Change How Serious Incidents are Investigated by the NHS
Sign our Petition in support of Jessica Rae Rudland and help to change the legislation so that we, the people have more control when a loved one or family member receives an injury. If you would like to support a change to how Serious Incidents Requiring Investigation (SIRI’s) are investigated in all NHS organisations, please click the picture to visit the change.org website which is hosting our Petition.
The Facts – Every day hundreds of Serious Incidents occur within NHS provider organisations. You as an individual, a person are the service user and expect to receive the appropriate, safe and effective care from the provider.
The Code of Ethics – The professionals who help and care for you are legislated by a code of ethics, there are medical councils in the United Kingdon, namely The General Medical Council (GMC) Doctors have to report when things go wrong for patients, for example, accidents and mistakes, or when patients get serious side effects from medicines so lessons can be learned.
Raising Concerns – They must make sure they tell colleagues about any suspected side effects from medicines they have given, or if there is anything else they are concerned about. The Nursing and Midwifery Council (NMC) who oversee (The Code) mention in their professional standards of practice and behaviour for nurses and midwives in 14.1 act immediately to put right the situation if someone has suffered actual harm for any reason or an incident has happened which had the potential for harm.
The Medical Professionals have chosen this career, they should act responsibly and be accountable for their actions. They should take care of patients in accordance with the Good medical practice: Explanatory guidance.
When Serious Incidents happen, they are still investigated internally even when Serious Harm and Death has occurred including long-term Brain Injury as in Jessica’s case.

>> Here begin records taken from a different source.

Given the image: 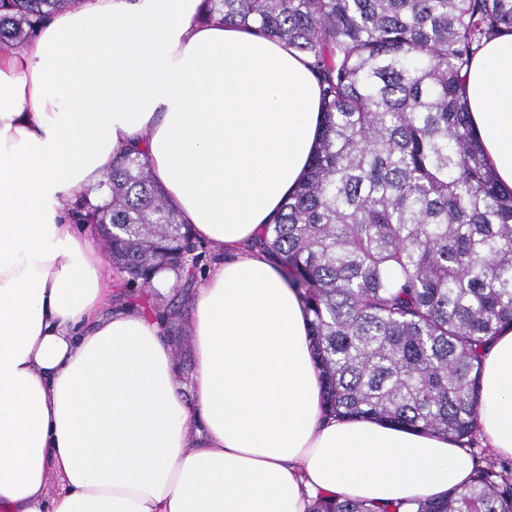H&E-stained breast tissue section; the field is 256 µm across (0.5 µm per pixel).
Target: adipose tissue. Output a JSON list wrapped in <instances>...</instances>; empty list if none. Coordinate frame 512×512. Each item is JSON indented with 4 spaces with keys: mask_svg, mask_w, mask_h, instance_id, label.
<instances>
[{
    "mask_svg": "<svg viewBox=\"0 0 512 512\" xmlns=\"http://www.w3.org/2000/svg\"><path fill=\"white\" fill-rule=\"evenodd\" d=\"M202 11L86 0L0 49V512L383 508L468 485L474 462L446 437L325 417L304 306L255 246L308 165L320 84L309 58ZM466 96L512 188V33L474 58ZM136 139L212 255L188 397L162 320L113 306L95 226L66 214L79 192L103 203ZM481 386L478 434L512 456V329ZM308 512H376L373 505L354 501L340 496L317 497L308 507Z\"/></svg>",
    "mask_w": 512,
    "mask_h": 512,
    "instance_id": "1",
    "label": "adipose tissue"
}]
</instances>
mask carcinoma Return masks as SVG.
Segmentation results:
<instances>
[{"instance_id":"obj_1","label":"carcinoma","mask_w":512,"mask_h":512,"mask_svg":"<svg viewBox=\"0 0 512 512\" xmlns=\"http://www.w3.org/2000/svg\"><path fill=\"white\" fill-rule=\"evenodd\" d=\"M85 0H0V48L20 49ZM205 18L278 40L319 74V142L260 245L301 299L324 413L476 445L485 353L512 324V189L468 121L465 80L512 0H204ZM108 200L69 203L97 224L128 283L190 281L211 259L136 148L118 152ZM308 512H376L319 496ZM384 512H512V465Z\"/></svg>"}]
</instances>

The changes we propose – are all Serious Incidents are investigated Independently of the NHS organisation where the incident happened. In the aeronautical industry as in the NTSB and UK Police investigations like IPCC. The evidence is gathered consistently and proactively to ensure critical forensic evidence is secured. In Jessica’s case, much of the data from equipment she was connected to was lost, clinical/medical notes were not secured or obtained in a timely fashion. All those involved in Jessica’s treatment and care were not contacted or formally interviewed.
- NHS providers investigations must be scrutinised by external expert investigators, other than their own commissioners (CCG)
- NHS providers must communicate with patients, families and carers using a single-family liaison officer throughout any investigation
- NHS providers must secure and collect all evidence. Include all those involved and collect dated formal interviews and serious incident statements
- NHS providers investigations must include independent clinical specialists from outside the area where the incident occurred
- NHS providers should adopt a forensic analysis and ‘lockdown’ at the scene of any serious incident where patient harm has occurred
- NHS providers must no longer be able to review their own SIRI findings, then make amendments to produce a bias report in their favour
- NHS providers must at all times adopt root cause analysis (RCA) methodology for investigations and provide a comprehensive detailed report
- NHS providers must be open and transparent and be monitored by an external body to ensure compliance (Duty of Candour)
- NHS providers must publish serious incident report findings and outcomes, anonymised but openly demonstrate resolution and conclusion status
Our daughter Jessica received treatment in The Ipswich Hospital’s A & E Department for what was described as an Arrhythmia, recently pregnant. During a two year period involving many questions and scrutiny from the family, the Ipswich Hospital has not addressed all our questions and we believe the investigation process needs to change.